Further down Dale Road is a row of shops built in early 1950s.  The houses were built by the same firm which built Huntley Avenue during the 1930s.

The field on which the houses on the left hand side were built was known as Rushfield.  It was very wel and always grew a lot of coarse rushes.

The beginning of the footpath from Dale Road to Ockbrook Settlement was once known as Blue Gates.   The then carriageway led across the field and makes a sharp right turn down two fields to the house, which stood there until about the mid 1970s.

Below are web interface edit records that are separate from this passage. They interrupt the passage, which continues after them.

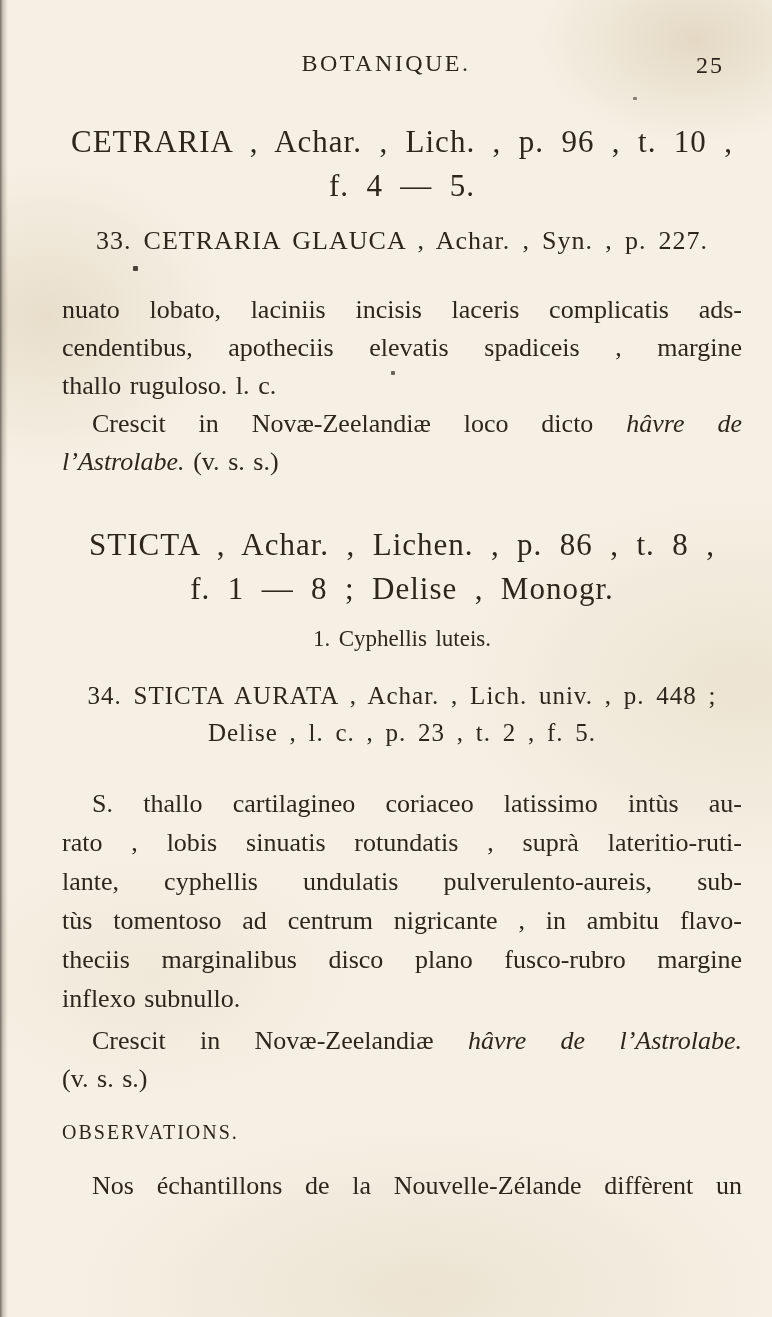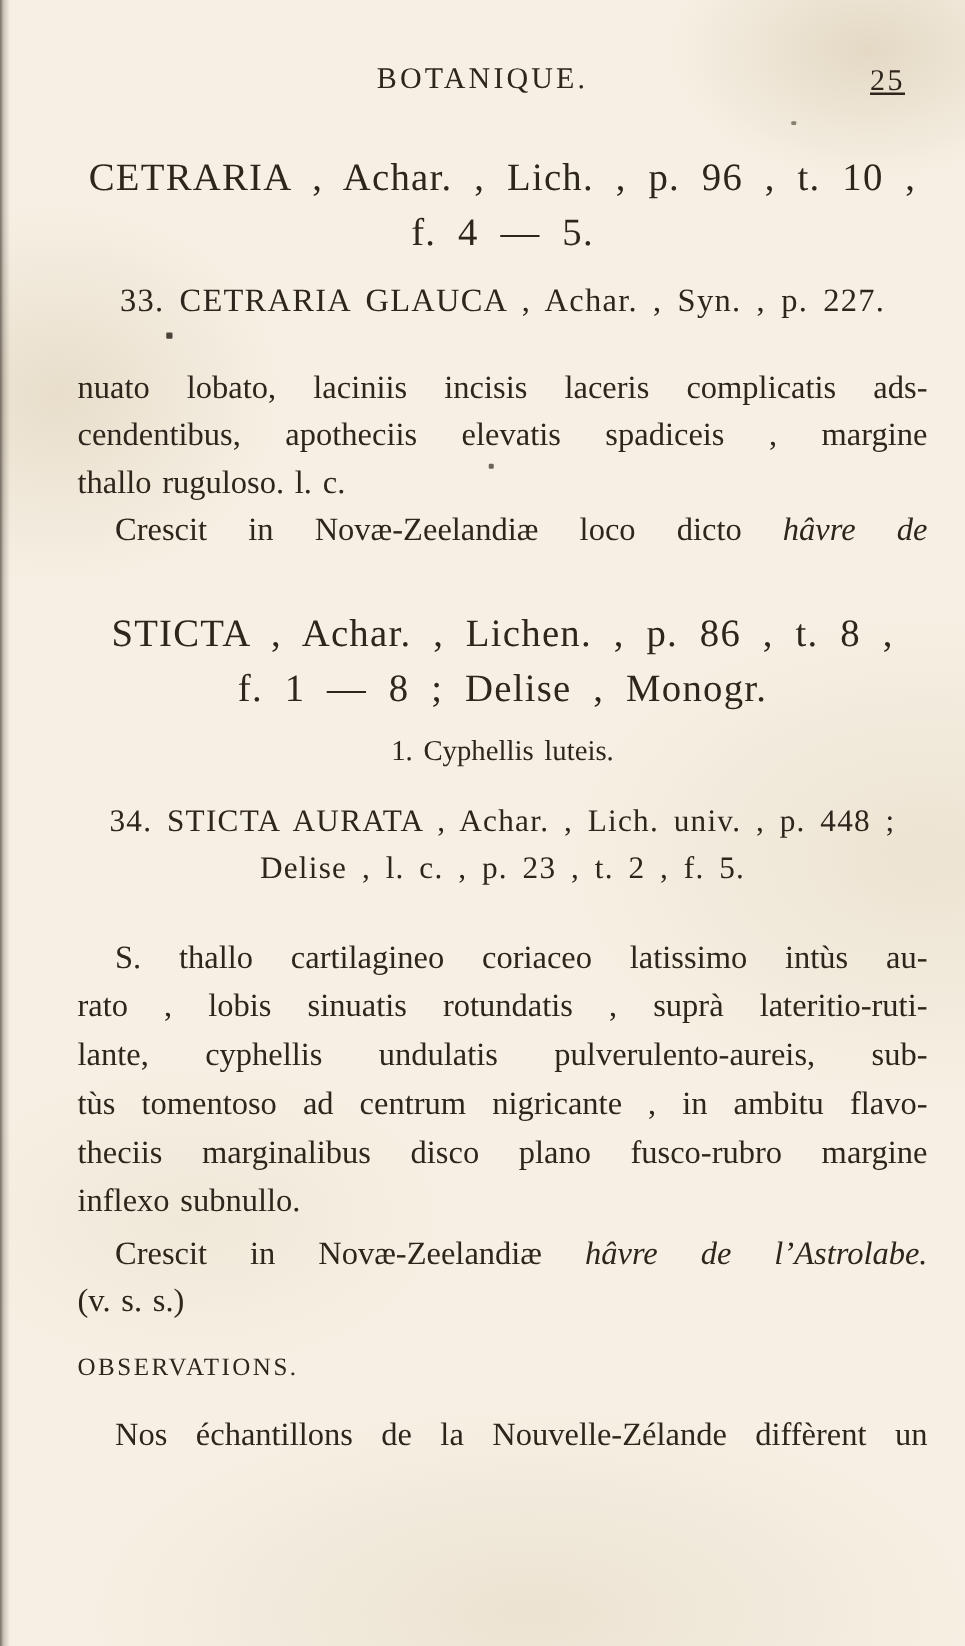--- a/index.html
+++ b/index.html
@@ -23,21 +23,21 @@
       radial-gradient(ellipse 300px 180px at 20% 74%, rgba(222,208,182,0.25), rgba(222,208,182,0) 70%),
       radial-gradient(ellipse 520px 240px at 55% 98%, rgba(212,196,168,0.30), rgba(212,196,168,0) 70%);
   }
   .column { padding: 0 30px 0 62px; }
 
   .running-head { position: relative; padding-top: 50px; height: 30px; }
   .running-title {
     text-align: center; font-size: 24px; letter-spacing: 2.5px;
     word-spacing: 2px;
   }
-  .page-number { position: absolute; top: 52px; right: 48px; font-size: 24px; letter-spacing: 2px; text-decoration: underline; }
+  .page-number { position: absolute; top: 52px; right: 48px; font-size: 24px; letter-spacing: 2px; }
 
   h1, h2, h3, p { margin: 0; padding: 0; font-weight: normal; }
 
   .genus-heading {
     margin-top: 40px; font-size: 31px; line-height: 44px;
     text-align: center; letter-spacing: 1px; word-spacing: 0.28em;
   }
   .genus-heading .hline { display: block; }
 
   .species-heading {
@@ -98,20 +98,24 @@
         <span class="bline jfull">nuato lobato, laciniis incisis laceris complicatis ads-</span>
         <span class="bline jfull">cendentibus, apotheciis elevatis spadiceis , margine</span>
         <span class="bline">thallo ruguloso. l. c.</span>
       </p>
 
       <p class="body-para">
         <span class="bline jfull indent">
           <span>Crescit in Novæ-Zeelandiæ loco dicto</span>
           <span class="ital">hâvre de</span>
         </span>
+        <span class="bline">
+          <span class="ital">l’Astrolabe.</span>
+          <span>(v. s. s.)</span>
+        </span>
       </p>
     </section>
 
     <section>
       <h1 class="genus-heading sticta-spacer">
         <span class="hline">STICTA , Achar. , Lichen. , p. 86 , t. 8 ,</span>
         <span class="hline">f. 1 — 8 ; Delise , Monogr.</span>
       </h1>
 
       <h3 class="subsection-heading">1. Cyphellis luteis.</h3>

It had been a farmhouse,  Burrowood, for many years.  Originally it was a Dower House to the Fitzherbert family, who purchased or built the House during the reign of William and Mary, 1689/1702, and was known as Burrowood Manor.  There is a mention of Borough Wood Manor in Kelly’s Directory of 1846, stating that the Owner was the Wilmot family of Chaddesden, but they must have leased it only, as there is documentary evidence that it belonged to the Fitzherbert Estate until 1923, when the farm, of 188 acres, was bought by Mr Charles and Mr Peter Coxon.  Peter was the last of a long line of Blacksmiths of that name.  They bought the Wells Close in 1795, the time of the enclosures, so must have been living in the village before that date.  The Well Close was thought to have been in the centre of the village.  There two wells and a number of springs, and it is possible that one of the Coxon family built the Blacksmith’s Shop there. 

This farm would have been part of the original Burrowfield. 

The Coxon family built some cottages on either side of the Blacksmith’s Shop in 1685.